The steps in Change Management are:
- Note the change – what are you actually going to do?
- What are the repercussion – what effect will this Change have, who is going to be affected and when?
- Note the back out plan – if something goes wrong, can the Change be reverted back to the original configuration?
- Revise the policy – are you actually allowed to implement the Change – does your organisation support it?

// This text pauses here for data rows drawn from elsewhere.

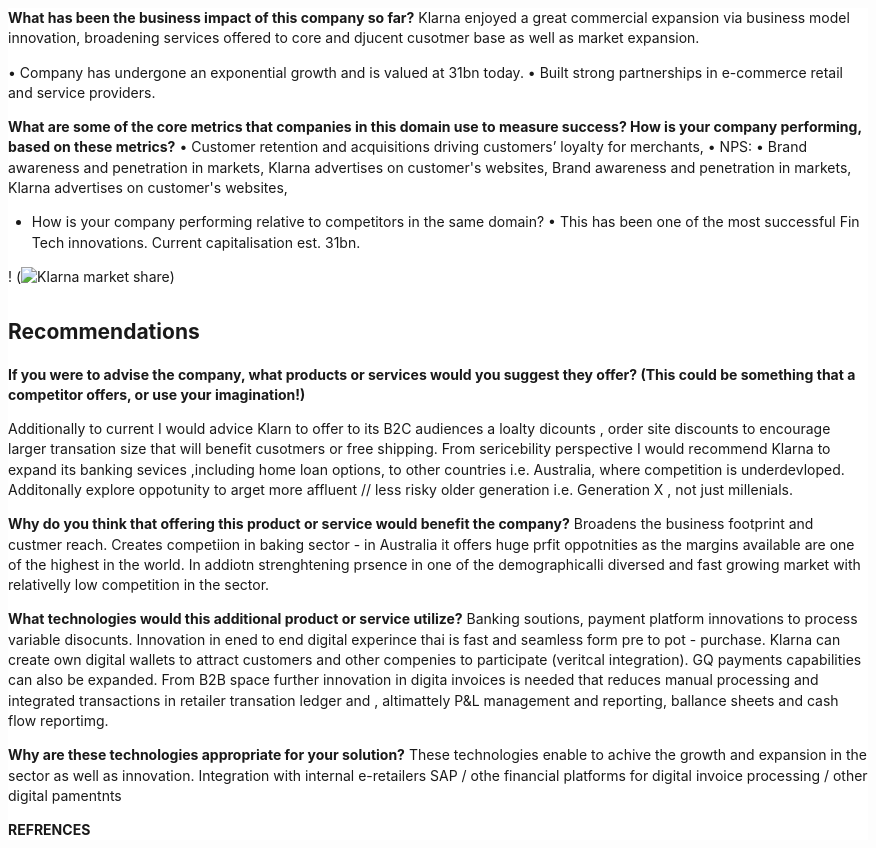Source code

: **What has been the business impact of this company so far?**
Klarna enjoyed a great commercial expansion via business model innovation, broadening services offered to core and djucent cusotmer base as well as market expansion. 

•	Company has undergone an exponential growth and is valued at 31bn today. 
•	Built strong partnerships in e-commerce retail and service providers. 


**What are some of the core metrics that companies in this domain use to measure success? How is your company performing, based on these metrics?**
•	Customer retention and acquisitions driving customers’ loyalty for merchants, 
•	NPS: 
•	Brand awareness and penetration in markets, Klarna advertises on customer's websites,
Brand awareness and penetration in markets, Klarna advertises on customer's websites,


* How is your company performing relative to competitors in the same domain?
•	This has been one of the most successful Fin Tech innovations. Current capitalisation est. 31bn. 

! (![Klarna market share](https://user-images.githubusercontent.com/101629699/159470315-14e08515-9f1e-4d77-a861-640b6fd38bb2.JPG))


## Recommendations

**If you were to advise the company, what products or services would you suggest they offer? (This could be something that a competitor offers, or use your imagination!)**

Additionally to current I would advice Klarn to offer to its B2C audiences a loalty dicounts , order site discounts to encourage larger transation size that will benefit cusotmers or free shipping. From sericebility perspective I would recommend Klarna to expand its banking sevices ,including home loan options, to other countries i.e. Australia, where competition is underdevloped. 
Additonally explore oppotunity to arget more affluent // less risky older generation i.e. Generation X , not just millenials. 

**Why do you think that offering this product or service would benefit the company?**
Broadens the business footprint and custmer reach. Creates competiion in baking sector - in Australia it offers huge prfit oppotnities as the margins available are one of the highest in the world. 
In addiotn strenghtening prsence in one of the demographicalli diversed and fast growing market with relativelly low competition in the sector.  

**What technologies would this additional product or service utilize?**
Banking soutions, payment platform innovations to process variable disocunts. 
Innovation in ened to end digital experince thai is fast and seamless form pre to pot - purchase. 
Klarna can create own digital wallets to attract customers and other compenies to participate (veritcal integration). GQ payments capabilities can also be expanded. 
From B2B space further innovation in digita invoices is needed that reduces manual processing and integrated transactions in retailer transation ledger and , altimattely P&L management and reporting, ballance sheets and cash flow reportimg. 


**Why are these technologies appropriate for your solution?**
These technologies enable to achive the growth and expansion in the sector as well as innovation. 
Integration with internal e-retailers SAP / othe financial platforms for digital invoice processing / other digital pamentnts 

**REFRENCES**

- Inform impacted users – make sure that all users who will be affected are aware of this change so they don’t call you up saying their system is down
- Make the change/Do the work – disable (take down) services if required
- Inform users that change it is done
A while ago, Virgin Mobile was updating their CRM system which entailed a weekend outage that would affect a number of users and its services. Customers were aware of the change, and were encouraged to plan for this change. One of the services to be affected was mobile phone and SIM card activations. I purchased a phone during the upgrade weekend for my mum, which meant I couldn’t activate the phone. In the mean time, she wasn’t able to use her mobile phone. To make it even worse, Virgin Mobile had problems with the system upgrade, and the system was down for a further 1.5 days. A lot of customers, including myself where unhappy as the change took longer than it should have, and were impacted. Reports on forums, a lot of customers left Virgin Mobile due to it.
The Skills Required for System and Network Administrators
Not everybody has the required skills to be a System and Network Administrator. For example, a person who designs website layouts may not particularly know how to setup a web server. So what are some of the skills that a System and Network Administrator should know?
- UNIX – how to use, install, configure and run
- Scripting – shell, bash, C++, Java
- Network – TCP/IP, Hardware, Communication, Network Standards
- Infrastructure – DNS, DHCP
- Storage – SAN, NAS, NFS, CIFS
- Directory Services – LDAP, WINS, NIS
- User Services – Databases, e-Mail, Office Tools, Web Tools
- System Implementation
- System Troubleshooting
- Security Concepts
So that is a brief introduction into the life of a System and Network Administrator. It can be a very difficult task, especially when things go wrong.